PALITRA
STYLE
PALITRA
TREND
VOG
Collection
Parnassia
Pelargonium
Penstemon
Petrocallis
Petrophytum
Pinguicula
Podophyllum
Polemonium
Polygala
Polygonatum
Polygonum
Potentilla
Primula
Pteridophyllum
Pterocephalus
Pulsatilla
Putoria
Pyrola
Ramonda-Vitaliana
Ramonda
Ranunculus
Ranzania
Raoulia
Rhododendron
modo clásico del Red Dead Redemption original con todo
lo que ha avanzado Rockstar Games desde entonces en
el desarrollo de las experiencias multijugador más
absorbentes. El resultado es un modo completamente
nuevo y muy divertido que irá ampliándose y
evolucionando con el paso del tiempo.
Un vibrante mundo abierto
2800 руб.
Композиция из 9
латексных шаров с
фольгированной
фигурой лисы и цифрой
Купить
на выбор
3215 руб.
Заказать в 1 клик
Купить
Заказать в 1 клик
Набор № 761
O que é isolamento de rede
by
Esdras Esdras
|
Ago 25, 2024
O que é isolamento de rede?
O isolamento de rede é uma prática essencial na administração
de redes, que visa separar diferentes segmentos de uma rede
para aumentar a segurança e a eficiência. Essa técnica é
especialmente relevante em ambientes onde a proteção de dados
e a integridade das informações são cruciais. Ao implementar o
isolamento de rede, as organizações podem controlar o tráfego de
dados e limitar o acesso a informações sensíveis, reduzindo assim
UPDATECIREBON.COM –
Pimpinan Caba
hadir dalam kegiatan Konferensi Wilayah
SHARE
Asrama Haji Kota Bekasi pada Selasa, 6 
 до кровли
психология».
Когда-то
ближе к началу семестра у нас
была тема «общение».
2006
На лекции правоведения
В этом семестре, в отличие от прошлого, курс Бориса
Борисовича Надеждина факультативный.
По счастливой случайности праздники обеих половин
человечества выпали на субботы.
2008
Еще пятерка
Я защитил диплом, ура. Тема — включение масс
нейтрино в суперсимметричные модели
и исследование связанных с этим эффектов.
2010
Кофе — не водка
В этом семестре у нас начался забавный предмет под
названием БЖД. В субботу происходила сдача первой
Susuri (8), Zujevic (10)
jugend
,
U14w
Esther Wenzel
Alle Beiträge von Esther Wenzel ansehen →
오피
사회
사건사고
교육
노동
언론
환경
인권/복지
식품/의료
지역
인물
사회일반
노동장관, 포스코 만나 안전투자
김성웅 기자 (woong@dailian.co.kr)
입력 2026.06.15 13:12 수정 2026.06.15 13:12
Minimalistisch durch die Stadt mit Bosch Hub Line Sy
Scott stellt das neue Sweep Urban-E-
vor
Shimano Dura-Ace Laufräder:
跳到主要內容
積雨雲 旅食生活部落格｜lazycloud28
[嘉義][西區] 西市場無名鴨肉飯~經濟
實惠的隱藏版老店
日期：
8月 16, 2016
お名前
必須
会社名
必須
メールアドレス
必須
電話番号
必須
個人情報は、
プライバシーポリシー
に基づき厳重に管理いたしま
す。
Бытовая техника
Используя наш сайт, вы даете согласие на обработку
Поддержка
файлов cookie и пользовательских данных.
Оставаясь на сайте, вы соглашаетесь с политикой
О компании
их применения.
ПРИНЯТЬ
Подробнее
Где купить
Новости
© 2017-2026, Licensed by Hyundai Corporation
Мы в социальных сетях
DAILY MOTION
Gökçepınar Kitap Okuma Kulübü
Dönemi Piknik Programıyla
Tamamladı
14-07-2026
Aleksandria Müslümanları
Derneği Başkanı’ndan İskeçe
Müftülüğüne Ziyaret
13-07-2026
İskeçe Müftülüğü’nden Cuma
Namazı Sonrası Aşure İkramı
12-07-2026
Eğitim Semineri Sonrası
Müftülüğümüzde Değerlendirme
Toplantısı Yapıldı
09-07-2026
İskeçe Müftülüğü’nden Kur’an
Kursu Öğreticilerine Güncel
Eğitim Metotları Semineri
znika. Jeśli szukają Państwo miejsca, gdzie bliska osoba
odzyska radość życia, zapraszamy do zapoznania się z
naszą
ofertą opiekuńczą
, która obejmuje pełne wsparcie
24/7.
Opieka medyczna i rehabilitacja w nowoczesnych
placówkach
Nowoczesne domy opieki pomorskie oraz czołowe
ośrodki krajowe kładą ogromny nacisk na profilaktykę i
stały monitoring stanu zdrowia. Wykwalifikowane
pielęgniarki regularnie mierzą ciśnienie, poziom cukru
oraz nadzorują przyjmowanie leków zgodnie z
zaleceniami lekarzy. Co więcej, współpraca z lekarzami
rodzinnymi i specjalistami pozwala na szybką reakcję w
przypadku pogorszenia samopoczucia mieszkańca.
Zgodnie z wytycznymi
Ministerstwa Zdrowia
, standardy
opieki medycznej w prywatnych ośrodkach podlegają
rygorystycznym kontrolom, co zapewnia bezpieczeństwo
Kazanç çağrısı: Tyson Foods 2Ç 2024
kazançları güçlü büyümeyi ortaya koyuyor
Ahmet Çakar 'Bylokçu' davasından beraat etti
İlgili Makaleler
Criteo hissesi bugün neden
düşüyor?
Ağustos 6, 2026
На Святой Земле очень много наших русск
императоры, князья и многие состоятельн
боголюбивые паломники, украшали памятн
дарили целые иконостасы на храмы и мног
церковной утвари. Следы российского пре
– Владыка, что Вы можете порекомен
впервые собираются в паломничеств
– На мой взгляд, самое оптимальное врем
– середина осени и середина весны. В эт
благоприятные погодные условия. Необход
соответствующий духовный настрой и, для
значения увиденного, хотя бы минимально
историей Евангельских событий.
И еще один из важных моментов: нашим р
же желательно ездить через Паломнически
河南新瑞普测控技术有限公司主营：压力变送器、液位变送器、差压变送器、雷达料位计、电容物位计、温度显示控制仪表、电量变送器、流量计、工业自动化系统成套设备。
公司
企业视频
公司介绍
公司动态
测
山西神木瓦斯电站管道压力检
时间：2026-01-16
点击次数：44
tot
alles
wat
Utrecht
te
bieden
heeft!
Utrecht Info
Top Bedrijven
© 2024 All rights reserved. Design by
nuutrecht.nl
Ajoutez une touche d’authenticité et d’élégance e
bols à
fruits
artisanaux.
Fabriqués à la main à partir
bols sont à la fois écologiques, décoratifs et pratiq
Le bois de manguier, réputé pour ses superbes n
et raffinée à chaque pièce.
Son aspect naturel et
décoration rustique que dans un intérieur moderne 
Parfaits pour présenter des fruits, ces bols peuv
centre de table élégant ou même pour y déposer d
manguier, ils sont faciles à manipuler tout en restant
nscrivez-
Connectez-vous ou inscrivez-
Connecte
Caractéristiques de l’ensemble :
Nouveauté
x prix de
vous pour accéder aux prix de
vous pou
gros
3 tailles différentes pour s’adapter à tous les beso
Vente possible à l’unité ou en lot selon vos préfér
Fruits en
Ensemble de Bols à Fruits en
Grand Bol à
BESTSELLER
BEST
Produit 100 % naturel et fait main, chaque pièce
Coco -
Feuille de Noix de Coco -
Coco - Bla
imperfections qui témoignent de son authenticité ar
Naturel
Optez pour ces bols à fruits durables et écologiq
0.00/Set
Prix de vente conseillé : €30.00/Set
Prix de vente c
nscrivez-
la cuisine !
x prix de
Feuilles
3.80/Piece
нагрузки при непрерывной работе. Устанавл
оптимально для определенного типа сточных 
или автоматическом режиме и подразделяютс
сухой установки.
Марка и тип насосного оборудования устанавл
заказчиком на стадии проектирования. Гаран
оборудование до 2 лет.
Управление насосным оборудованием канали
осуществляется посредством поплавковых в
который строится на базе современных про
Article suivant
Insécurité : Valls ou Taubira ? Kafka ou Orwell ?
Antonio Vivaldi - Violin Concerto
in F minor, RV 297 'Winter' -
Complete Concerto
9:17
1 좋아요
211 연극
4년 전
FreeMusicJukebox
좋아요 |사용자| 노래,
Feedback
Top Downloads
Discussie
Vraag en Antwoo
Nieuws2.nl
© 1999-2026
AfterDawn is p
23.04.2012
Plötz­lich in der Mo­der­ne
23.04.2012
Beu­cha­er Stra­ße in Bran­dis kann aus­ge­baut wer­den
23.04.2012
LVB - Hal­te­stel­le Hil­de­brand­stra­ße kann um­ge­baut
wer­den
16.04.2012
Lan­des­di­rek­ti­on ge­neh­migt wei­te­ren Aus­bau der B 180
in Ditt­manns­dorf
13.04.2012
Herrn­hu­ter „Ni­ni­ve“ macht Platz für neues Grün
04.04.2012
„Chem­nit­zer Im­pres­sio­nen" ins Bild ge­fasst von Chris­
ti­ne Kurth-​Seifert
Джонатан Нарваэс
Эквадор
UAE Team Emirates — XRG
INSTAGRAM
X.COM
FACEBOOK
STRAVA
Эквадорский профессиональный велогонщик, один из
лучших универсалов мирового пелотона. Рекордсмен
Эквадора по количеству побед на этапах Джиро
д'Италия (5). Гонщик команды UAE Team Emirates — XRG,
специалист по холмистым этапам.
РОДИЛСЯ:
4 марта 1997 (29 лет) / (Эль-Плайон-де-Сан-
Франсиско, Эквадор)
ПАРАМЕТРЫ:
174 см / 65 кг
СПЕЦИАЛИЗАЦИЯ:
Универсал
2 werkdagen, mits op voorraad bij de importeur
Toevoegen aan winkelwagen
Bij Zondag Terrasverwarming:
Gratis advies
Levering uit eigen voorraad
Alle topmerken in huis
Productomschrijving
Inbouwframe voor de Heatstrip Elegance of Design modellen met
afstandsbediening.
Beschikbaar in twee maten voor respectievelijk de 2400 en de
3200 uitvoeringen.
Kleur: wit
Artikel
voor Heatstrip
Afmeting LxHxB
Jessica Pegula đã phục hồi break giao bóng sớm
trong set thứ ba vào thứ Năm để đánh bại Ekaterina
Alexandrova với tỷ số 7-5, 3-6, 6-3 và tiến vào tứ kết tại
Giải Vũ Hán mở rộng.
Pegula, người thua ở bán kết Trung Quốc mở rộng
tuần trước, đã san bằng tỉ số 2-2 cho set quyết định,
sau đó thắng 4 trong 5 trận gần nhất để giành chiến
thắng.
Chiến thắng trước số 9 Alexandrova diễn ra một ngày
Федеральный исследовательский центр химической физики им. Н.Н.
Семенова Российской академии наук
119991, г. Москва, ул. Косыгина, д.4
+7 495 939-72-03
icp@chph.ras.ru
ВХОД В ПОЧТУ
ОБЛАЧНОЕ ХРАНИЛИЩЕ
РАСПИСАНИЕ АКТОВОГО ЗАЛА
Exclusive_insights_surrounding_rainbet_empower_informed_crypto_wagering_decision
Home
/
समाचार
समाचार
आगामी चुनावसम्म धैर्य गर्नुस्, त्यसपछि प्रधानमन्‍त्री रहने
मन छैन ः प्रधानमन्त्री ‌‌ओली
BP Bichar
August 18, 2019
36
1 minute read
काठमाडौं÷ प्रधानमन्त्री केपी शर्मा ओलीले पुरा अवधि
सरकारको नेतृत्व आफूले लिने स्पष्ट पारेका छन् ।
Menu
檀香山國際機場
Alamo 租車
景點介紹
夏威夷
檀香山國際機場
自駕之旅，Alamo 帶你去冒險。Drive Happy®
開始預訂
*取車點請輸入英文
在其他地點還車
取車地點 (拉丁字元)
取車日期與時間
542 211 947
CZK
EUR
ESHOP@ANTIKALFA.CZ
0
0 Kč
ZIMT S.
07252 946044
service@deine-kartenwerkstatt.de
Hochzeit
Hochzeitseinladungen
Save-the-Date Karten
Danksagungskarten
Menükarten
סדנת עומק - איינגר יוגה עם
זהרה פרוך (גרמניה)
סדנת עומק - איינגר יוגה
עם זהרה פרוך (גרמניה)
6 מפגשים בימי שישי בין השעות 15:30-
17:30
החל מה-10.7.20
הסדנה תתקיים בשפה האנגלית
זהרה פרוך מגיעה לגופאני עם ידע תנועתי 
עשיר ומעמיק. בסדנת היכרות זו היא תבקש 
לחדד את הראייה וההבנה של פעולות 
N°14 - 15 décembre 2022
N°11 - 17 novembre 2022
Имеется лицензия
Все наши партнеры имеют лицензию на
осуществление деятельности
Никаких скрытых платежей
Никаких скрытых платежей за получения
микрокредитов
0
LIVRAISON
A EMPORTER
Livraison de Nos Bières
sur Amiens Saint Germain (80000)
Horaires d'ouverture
○ ○ ○ ○ ○
**Exercise aim**
Reproduce the listing word for word, starting with its first line and ending with the line that contains "e a integridade", including that line.

**Task output**
PALITRA
STYLE
PALITRA
TREND
VOG
Collection
Parnassia
Pelargonium
Penstemon
Petrocallis
Petrophytum
Pinguicula
Podophyllum
Polemonium
Polygala
Polygonatum
Polygonum
Potentilla
Primula
Pteridophyllum
Pterocephalus
Pulsatilla
Putoria
Pyrola
Ramonda-Vitaliana
Ramonda
Ranunculus
Ranzania
Raoulia
Rhododendron
modo clásico del Red Dead Redemption original con todo
lo que ha avanzado Rockstar Games desde entonces en
el desarrollo de las experiencias multijugador más
absorbentes. El resultado es un modo completamente
nuevo y muy divertido que irá ampliándose y
evolucionando con el paso del tiempo.
Un vibrante mundo abierto
2800 руб.
Композиция из 9
латексных шаров с
фольгированной
фигурой лисы и цифрой
Купить
на выбор
3215 руб.
Заказать в 1 клик
Купить
Заказать в 1 клик
Набор № 761
O que é isolamento de rede
by
Esdras Esdras
|
Ago 25, 2024
O que é isolamento de rede?
O isolamento de rede é uma prática essencial na administração
de redes, que visa separar diferentes segmentos de uma rede
para aumentar a segurança e a eficiência. Essa técnica é
especialmente relevante em ambientes onde a proteção de dados
e a integridade das informações são cruciais. Ao implementar o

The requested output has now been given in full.